- EXTRACT -
|---|
When multiple TMDB results are returned, the getBestMatch function applies
filtering:
flowchart TD
A[Raw Results] --> B{Single Result?}
B -->|Yes| C{Has Crew Info?}
C -->|No| D{Title Matches?}
D -->|Yes| E[Return Result]
C -->|Yes| F{Cast/Crew Match?}
F -->|Yes| E
F -->|No| G[Reject]
B -->|No| H[Filter: Has Release Date]
H --> I{≤3 Results & Has Crew?}
I -->|Yes| J[Match by Cast/Crew]
J -->|Match| E
J -->|No Match| G
I -->|No| K[Filter: Exact Title Match]
K --> L{Single Result?}
L -->|Yes| M{Has Crew Info?}
M -->|No| E
M -->|Yes| F
L -->|No| N{Has Crew Info?}
N -->|Yes| O[Try Cast/Crew Match]
N -->|No| P{Has Matching Hints?}
P -->|Yes| Q[Try Overview Match]
Q --> R[Try Character Match]
R --> S[Try Hint Cast Match]
S --> T[Try Hint Crew Match]
O -->|Match| E
Q -->|Match| E
R -->|Match| E
S -->|Match| E
T -->|Match| E
P -->|No| G
T -->|No Match| G
For ambiguous matches, the system fetches full movie details from TMDB and compares the cast and crew against any known information from the cinema listing. Director names are checked against crew credits, and actor names are checked against cast credits. Names are normalized and compared with fuzzy matching to handle variations (e.g., "Scott McGhee" vs "Scott McGehee"). A match on any director or actor is sufficient to confirm the result.
Some transforms provide additional hints to aid matching:
- overview - Synopsis text to compare with TMDB overview
- characters - Character names mentioned in description
- cast - Possible cast names extracted from synopsis
- crew - Director or other crew names
- year - Release year if known
When traditional matching fails, an LLM analyzes the listing:
- Review Results - Ask LLM to pick the best match from TMDB results
- Identify Movie - Ask LLM to identify the movie and provide additional data
The LLM can extract:
- Corrected movie title
- Release year
- Director/cast names
- Whether it's actually a movie (vs event, TV, etc.)
|---|
- LISTED RECORDS -
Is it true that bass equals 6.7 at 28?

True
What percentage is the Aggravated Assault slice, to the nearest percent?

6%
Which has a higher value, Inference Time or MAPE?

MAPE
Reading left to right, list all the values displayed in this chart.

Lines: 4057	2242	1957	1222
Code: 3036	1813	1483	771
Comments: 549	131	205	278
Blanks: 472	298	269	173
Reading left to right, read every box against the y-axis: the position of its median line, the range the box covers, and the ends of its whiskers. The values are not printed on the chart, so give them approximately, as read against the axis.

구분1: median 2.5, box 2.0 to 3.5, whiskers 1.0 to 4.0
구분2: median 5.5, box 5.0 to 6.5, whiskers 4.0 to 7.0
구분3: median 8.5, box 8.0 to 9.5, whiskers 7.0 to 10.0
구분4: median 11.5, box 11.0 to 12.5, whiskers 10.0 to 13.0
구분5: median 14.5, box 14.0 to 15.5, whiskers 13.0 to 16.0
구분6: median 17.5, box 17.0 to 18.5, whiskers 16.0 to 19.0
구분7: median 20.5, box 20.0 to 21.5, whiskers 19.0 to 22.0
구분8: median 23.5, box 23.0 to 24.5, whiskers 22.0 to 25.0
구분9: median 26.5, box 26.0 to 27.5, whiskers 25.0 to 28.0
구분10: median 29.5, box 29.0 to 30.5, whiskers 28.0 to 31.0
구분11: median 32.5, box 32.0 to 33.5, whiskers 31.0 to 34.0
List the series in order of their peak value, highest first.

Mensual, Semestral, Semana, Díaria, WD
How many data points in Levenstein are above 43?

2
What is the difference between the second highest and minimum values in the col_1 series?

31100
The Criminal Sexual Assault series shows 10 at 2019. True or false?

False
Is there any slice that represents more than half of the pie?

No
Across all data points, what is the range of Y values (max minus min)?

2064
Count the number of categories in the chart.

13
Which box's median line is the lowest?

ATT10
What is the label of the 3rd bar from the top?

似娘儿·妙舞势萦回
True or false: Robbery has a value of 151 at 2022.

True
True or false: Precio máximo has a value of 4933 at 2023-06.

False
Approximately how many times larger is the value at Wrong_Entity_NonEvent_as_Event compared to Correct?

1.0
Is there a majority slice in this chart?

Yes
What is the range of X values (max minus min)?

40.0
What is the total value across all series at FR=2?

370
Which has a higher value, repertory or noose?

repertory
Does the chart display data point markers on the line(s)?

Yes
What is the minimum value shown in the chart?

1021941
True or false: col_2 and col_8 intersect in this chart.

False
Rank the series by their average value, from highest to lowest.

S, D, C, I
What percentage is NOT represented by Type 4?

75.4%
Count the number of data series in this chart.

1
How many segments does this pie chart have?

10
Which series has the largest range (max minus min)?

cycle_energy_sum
|---|
- TASKS TO CARRY OUT -
1. In the text on matching films to TMDB results, what is enough to confirm a result when a match is ambiguous?
2. Write the next part of the text on matching films to TMDB results, continuing from its last line.

- SOLVED PROBLEMS -
1. A match on any director or actor.

2.
Certain TMDB entries are explicitly ignored due to quality issues, including low-quality entries, duplicates pending deletion, or entries with generic titles that cause frequent mismatches (e.g., entries titled "Screening" or "Film Festival"). These IDs are filtered out of all search results before matching is attempted.
All TMDB API responses are cached daily to:
- Reduce API calls
- Speed up repeat runs
- Handle API rate limits gracefully
Each stage wraps operations in try-catch blocks and logs progress. The pipeline outputs emoji-prefixed status messages showing success (✅) or failure (❌) for each stage, along with timing and match statistics (e.g., "Matched 45/50 in 12s").
This provides:
- Clear progress indicators
- Timing information
- Match success rates
- Graceful error propagation
Raw HTML/JSON scraped from a cinema website:
{
"filmTitle": "LOTR: The Two Towers (Extended) [12A]",
"synopsis": "Peter Jackson's epic sequel. Frodo and Sam continue...",
"runtime": "179 mins",
"times": [
{ "date": "2026-02-10", "time": "19:00", "bookNow": "/book/abc123" }
]
}After location-specific transform (standardized structure):
{
"title": "LOTR: The Two Towers (Extended)",
"showingId": "example-cinema-lotr-extended",
"url": "https://example-cinema.com/films/lotr-two-towers",
"performances": [
{
"time": 1739217600000,
"bookingUrl": "https://example-cinema.com/book/abc123"
}
],
"overview": {
"directors": [],
"actors": [],
"year": null,
"duration": 10740000,
"classification": "12A"
},
"matchingHints": {
"overview": "Peter Jackson's epic sequel. Frodo and Sam continue..."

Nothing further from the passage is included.